◆ Teks Bacaan ◆
-.-.-

Kamis, 04 April 2013

PLURALISME DALAM ISLAM

( Part.2 )
Oleh : Buya Yahya
Penasehat At-Taqwa Centre/
 Pengasuh Lembaga Pengembangan Dakwah Al-Bahjah Cirebon

Sebagai seorang yang beragama Islam kamipun akan mencoba menampilkan wajah agama yang kami peluk sebagai gambaran umum sekaligus asasi tentang Islam dan pluralism seperti yang kami ungkapkan di awal tulisan ini bahwa sebenarnya kita tidak butuh dengan kalimat pluralism, karena kalimat tersebut telah diperkosa dan di aniaya sekelompok orang demi kepentinganya.
Ada hal penting dalam pluralisme yaitu masalah toleransi dengan semua yang berbeda. Konon toleransi adalah ruh pluralisme . Agar di ketauhi jika kita berbuat baik kepada tetangga atau orang yang berbeda agama dengan kita.  Perkenan Islam kepada non-muslim  untuk tinggal di dalam masyarakat Islam (negara Islam) berikut kebebasanya dalam beraktifitas  juga kebebasan dalam beribadah itu semua bukanlah sebuah toleransi. Akan tetapi hal itu merupakan ketetapan hukum yang telah ditetapkan oleh Islam. Suatu kesalahan jika ketetapan hukum dianggap sebagai toleransi. Sebab toleransi tidak lebih dari menjatuhkan hak atau merelakan haknya untuk tidak dipenuhi dan itupun ada batasan-batasan yang harus dipatuhi. Yang  ada dalam Islam lebih agung dari toleransi yaitu  kewajiban memenuhi hak orang lain.
Untuk lebih jelasnya kita bisa merujuk pada Nabi Islam, sosok pencipta dan pencetus keindahan dalam kebersamaam yang paripurna. Para pengikutnya pun seharusnya meniti jejak beliau. Mewujudkan keindahan dalam kebersamaan  dalam Islam tidak diperlukan berbagai macam toleransi, sebab makna kebersamaan  sendiri telah ditetapkan Islam dalam hukum-hukum yang jelas. Hanya dengan kembali kepada agamanya seorang muslim  akan menjadi seorang yang indah dalam kebersamaan.

-.-.-

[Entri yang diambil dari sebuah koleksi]
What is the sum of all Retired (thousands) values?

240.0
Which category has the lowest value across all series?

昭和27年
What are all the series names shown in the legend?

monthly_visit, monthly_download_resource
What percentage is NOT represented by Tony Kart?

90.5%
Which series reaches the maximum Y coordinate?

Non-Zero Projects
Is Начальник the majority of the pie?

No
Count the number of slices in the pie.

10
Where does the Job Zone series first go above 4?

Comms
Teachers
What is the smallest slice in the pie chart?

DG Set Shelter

-.-.-

◆ Tugas ◆
Tolong tulis ulang sebagian tulisan tentang pluralisme dalam Islam, mulai dari bagian yang memuat "Sebagai seorang yang" dan berhenti setelah "orang demi kepentinganya.". Ganti setiap "kalimat" dengan "istilah".

◆ Kolom Jawaban ◆
Sebagai seorang yang beragama Islam kamipun akan mencoba menampilkan wajah agama yang kami peluk sebagai gambaran umum sekaligus asasi tentang Islam dan pluralism seperti yang kami ungkapkan di awal tulisan ini bahwa sebenarnya kita tidak butuh dengan istilah pluralism, karena istilah tersebut telah diperkosa dan di aniaya sekelompok orang demi kepentinganya.